Formaldehyde (HCHO) is widely used as a raw material in a variety of chemical products, such as resins, as well as a preservative for cosmetics, detergents, and human cadavers and animal organs for research. Degradation of formaldehyde is necessary to prevent environmental pollution. Although a number of technologies are available to remove or degrade formaldehyde in liquid pollution, biological methods are desirable that are environmentally friendly. In our preceding paper [Citation1]), we described the isolation of a formaldehyde-degrading bacterium, Methylobacterium sp.
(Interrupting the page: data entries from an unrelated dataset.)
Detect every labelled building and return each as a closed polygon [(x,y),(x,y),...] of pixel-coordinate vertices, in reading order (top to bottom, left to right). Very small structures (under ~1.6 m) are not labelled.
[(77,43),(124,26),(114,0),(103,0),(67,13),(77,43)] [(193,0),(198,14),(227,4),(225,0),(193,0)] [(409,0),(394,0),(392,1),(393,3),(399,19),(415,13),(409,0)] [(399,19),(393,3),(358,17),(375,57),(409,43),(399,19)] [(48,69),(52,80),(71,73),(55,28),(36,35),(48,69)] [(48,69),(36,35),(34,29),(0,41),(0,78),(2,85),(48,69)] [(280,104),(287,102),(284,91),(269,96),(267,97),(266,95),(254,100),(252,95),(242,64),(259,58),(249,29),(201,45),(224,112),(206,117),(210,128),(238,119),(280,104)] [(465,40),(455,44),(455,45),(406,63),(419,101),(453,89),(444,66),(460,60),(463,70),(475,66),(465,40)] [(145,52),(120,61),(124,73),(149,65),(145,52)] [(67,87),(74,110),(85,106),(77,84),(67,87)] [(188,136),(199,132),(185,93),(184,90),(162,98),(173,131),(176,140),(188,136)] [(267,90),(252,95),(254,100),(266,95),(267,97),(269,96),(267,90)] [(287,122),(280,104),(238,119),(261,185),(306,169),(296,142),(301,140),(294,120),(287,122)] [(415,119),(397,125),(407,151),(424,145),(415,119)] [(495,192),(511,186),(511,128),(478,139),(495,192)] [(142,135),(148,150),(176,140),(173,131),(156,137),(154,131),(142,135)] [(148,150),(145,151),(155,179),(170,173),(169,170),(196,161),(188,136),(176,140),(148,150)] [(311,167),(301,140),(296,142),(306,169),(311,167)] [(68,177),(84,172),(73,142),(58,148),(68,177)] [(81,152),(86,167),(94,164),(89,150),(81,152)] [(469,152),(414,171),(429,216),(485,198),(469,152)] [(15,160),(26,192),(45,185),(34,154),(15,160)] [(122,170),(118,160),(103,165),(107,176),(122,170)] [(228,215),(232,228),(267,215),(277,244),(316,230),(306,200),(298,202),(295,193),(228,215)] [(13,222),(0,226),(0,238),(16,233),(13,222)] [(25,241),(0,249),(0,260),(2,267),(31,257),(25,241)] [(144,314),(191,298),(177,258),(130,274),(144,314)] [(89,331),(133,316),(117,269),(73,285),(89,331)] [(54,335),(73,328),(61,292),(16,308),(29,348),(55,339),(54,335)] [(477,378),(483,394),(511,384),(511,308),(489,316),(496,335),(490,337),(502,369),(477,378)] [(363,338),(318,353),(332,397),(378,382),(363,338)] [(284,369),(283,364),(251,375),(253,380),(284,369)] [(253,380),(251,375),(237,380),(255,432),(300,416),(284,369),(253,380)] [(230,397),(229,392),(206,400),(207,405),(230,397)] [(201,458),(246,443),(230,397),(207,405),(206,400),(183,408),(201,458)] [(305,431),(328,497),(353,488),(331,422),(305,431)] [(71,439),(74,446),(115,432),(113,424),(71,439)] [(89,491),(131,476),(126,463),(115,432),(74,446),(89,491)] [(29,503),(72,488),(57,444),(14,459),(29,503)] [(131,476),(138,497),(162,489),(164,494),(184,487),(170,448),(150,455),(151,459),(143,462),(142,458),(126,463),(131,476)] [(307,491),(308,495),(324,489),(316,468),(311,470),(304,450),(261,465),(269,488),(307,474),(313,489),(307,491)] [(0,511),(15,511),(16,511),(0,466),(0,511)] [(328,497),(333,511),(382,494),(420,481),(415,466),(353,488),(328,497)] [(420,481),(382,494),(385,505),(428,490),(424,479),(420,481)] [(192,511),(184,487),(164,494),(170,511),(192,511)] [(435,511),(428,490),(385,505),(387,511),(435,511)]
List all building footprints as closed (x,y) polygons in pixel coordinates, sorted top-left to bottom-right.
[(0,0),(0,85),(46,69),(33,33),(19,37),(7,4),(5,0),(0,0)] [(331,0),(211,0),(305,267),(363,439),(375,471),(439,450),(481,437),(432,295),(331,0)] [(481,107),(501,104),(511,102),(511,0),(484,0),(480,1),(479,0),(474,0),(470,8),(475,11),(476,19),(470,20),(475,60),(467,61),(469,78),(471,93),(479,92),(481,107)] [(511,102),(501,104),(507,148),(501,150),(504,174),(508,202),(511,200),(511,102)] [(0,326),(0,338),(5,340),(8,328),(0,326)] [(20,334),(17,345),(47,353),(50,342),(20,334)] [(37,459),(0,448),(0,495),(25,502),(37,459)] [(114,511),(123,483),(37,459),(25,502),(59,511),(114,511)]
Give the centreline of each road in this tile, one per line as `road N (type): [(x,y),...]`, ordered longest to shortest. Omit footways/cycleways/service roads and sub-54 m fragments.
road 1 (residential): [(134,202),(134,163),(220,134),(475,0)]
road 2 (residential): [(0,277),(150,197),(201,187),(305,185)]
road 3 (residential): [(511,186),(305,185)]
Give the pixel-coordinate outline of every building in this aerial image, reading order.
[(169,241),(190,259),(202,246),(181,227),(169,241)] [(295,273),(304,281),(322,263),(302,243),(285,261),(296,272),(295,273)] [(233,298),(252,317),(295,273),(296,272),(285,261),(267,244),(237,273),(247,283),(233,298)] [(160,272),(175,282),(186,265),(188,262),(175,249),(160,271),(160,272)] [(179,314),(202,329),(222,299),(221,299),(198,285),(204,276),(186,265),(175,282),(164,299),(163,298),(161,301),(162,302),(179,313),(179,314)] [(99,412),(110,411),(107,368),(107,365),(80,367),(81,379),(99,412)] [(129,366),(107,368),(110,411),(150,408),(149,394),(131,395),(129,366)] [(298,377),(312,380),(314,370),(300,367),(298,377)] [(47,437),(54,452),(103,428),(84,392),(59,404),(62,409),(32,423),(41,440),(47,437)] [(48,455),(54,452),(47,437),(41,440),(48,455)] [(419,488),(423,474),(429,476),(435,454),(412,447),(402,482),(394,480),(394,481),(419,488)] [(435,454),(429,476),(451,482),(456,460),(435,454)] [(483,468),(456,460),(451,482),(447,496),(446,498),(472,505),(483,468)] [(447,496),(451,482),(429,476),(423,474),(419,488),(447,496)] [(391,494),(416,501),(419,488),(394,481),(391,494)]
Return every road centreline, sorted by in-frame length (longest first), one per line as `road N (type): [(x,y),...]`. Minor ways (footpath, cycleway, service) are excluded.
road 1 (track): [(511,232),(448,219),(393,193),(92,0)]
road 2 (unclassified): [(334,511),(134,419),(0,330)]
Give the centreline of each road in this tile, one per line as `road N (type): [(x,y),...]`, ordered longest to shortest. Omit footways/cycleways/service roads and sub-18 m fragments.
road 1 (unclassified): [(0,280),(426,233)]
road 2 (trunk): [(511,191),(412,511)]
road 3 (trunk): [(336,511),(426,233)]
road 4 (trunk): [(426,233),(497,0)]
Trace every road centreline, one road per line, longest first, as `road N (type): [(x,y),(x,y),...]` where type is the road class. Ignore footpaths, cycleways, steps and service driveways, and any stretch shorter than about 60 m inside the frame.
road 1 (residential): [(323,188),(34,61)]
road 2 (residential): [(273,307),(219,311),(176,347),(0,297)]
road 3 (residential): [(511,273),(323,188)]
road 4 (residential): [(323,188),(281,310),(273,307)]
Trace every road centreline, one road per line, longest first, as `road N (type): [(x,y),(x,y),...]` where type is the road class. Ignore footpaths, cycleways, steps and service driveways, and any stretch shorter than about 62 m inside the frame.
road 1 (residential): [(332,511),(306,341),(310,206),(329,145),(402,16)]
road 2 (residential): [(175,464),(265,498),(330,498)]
FD1, from soil; the resting cells of FD1 degraded high concentrations of formaldehyde (< 2.7 M) and produced formic acid and methanol in molar equivalents of one-half of the degraded formaldehyde. These results suggested that the formaldehyde degradation enzyme of FD1 was formaldehyde dismutase (Fdm) (EC 1.2.98.1). Fdm is known to catalyze the dismutation of formaldehyde in a ping-pong mechanism without the addition of coenzymes because the enzyme is a nicotinoprotein that contains nicotinamide adenine dinucleotide (NAD(H)) as a tightly bound, redox-active cofactor [Citation2]). For the industrial use of Fdm or the bacterial cells producing the enzyme, those that do not require an expensive coenzyme for the degradation of formaldehyde of high concentration, is desirable. Fdm genes appear to be widely spread through bacteria, based on various genomic sequence data [Citation3]). However, Fdm genes have been cloned only from Pseudomonas putida F61 [Citation4]), P. putida J3 [Citation5]), and Methylobacterium sp. FD1 [Citation3]). Fdms have been purified from and characterized in only P. putida F61 [Citation6–Citation8]) and P. putida J3 [Citation9]). Recently, we sequenced the FD1 genome (unpublished data) and found two more Fdm genes (named fdm2 and fdm3) in addition to the Fdm gene that we cloned previously (fdm1) [Citation3]).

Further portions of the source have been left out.